Again, the SEC is just one of many government agencies tackling crypto. And when many people lose a lot of money, the government will pay even more attention to it. But it can’t do much for some people because crypto isn’t regulated like traditional banks and securities – something many crypto investors didn’t realize until it was too late. .
“With so much new money inflating token values, so many people wanted to enter without understanding anything about the space,” said Matt Binder, a reporter for Mashable which also hosts Scam economy, a podcast dedicated to crypto and Web3 scams. “And the industry has taken advantage of a lot of those people.”
It didn’t help that some of their favorite celebrities endorsed these projects, or that some of these companies apparently had so much money they could buy ad space on the most expensive show in town. It also didn’t help that crypto became as easy to buy as an ATM transaction. And it really didn’t help that a lot of people got into crypto knowing little, but assuming they would have the same protections as more regulated institutions like traditional banks and investment firms.
Stark predicts that we’ll see more action against these crypto companies in the months and years to come, with the SEC focusing its efforts not on petty crooks, but on the gatekeepers they use for their scams: “trade , platforms, whatever you want to call them.And he thinks that and all the other agencies investigating the crypto world will get a lot of help, maybe from people on the inside.

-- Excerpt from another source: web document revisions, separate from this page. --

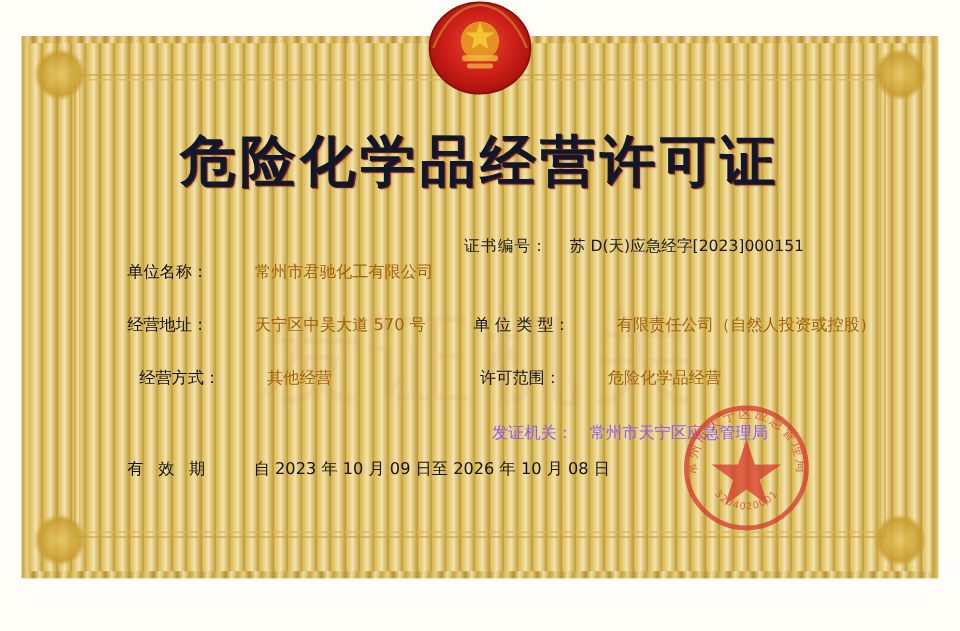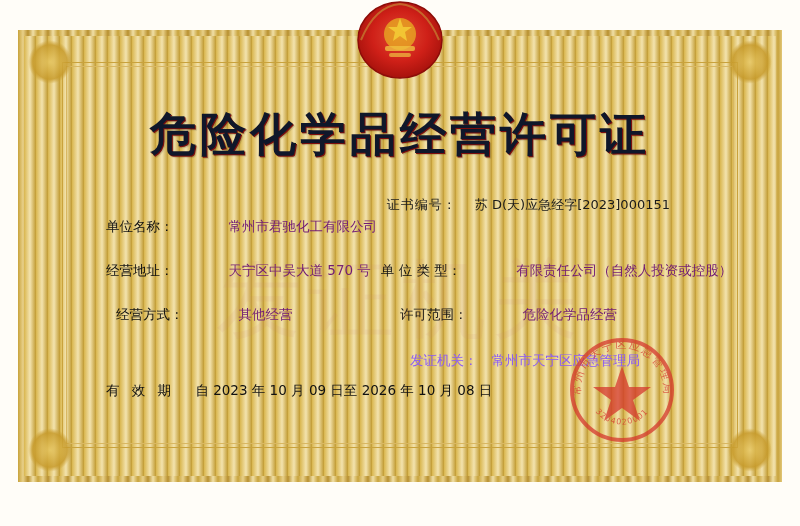--- a/index.html
+++ b/index.html
@@ -144,22 +144,21 @@
     color: #111;
   }
   .cell.left { width: 330px; }
   .cell.right { flex: 1; padding-left: 10px; }
   .flabel {
     white-space: nowrap;
     color: #111;
     font-weight: 400;
   }
   .fvalue {
-    margin-left: 16px;
-    color: #701a75;
+    color: #a16207;
     white-space: nowrap;
     padding-left: 39px;
   }
 
   
   .issuer {
     position: absolute;
     right: 70px;
     top: 352px;
     width: 320px;
@@ -178,21 +177,21 @@
 
   
   .validity {
     position: absolute;
     left: 106px;
     top: 382px;
     font-size: 13.5px;
     color: #111;
   }
   .validity .lbl { letter-spacing: 4px; }
-  .validity .val { margin-left: 16px; }
+  .validity .val { margin-left: 32px; }
 
   
   .seal {
     position: absolute;
     right: 118px;
     top: 330px;
     width: 120px;
     height: 120px;
     opacity: .72;
     z-index: 6;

“When companies start engaging in this stuff, you get people wanting to be whistleblowers or they become complainants,” Stark said. “And when criminal prosecutors start snooping, people can become informants very quickly.”
Molly White, who has chronicled various Web3 failures on Web3 Is Going Just Great, isn’t yet so sure that the increased scrutiny, investigations, and accusations will bring about real change.
“Insider trading charges seem like a drop in the bucket compared to the amount of insider trading known to occur at Coinbase and elsewhere, but that’s at least something,” she said. “It worries me how slow these actions are in an industry where people can perpetrate scam after scam in the meantime.”
“I will believe there is progress when I see it,” she said.
If regulators can’t make this progress in court, perhaps at the very least all the attention the crypto crash has garnered will discourage would-be investors from putting money into a volatile market they don’t understand. really and offers them little protection.
“I think these crackdowns can help drive the public away from crypto,” Binder said. “Some companies will try to ‘go legit’, but at the end of the day they are still a crypto company, selling the dream of getting rich through speculative asset exchanges, with no real product or service.”
It won’t do much, however, for people whose dreams have already turned into nightmares. White said that while some of the previous crypto loss stories were more fun and the victims were less sympathetic (see: “All My Apes Gone”), that is no longer the case. “Now we see people to write letters to a bankruptcy judge about how they are financially ruined and contemplating suicide,” she said.
Or, as Binder put it, “We have a few people who won the lottery and a ton of others who lost everything.”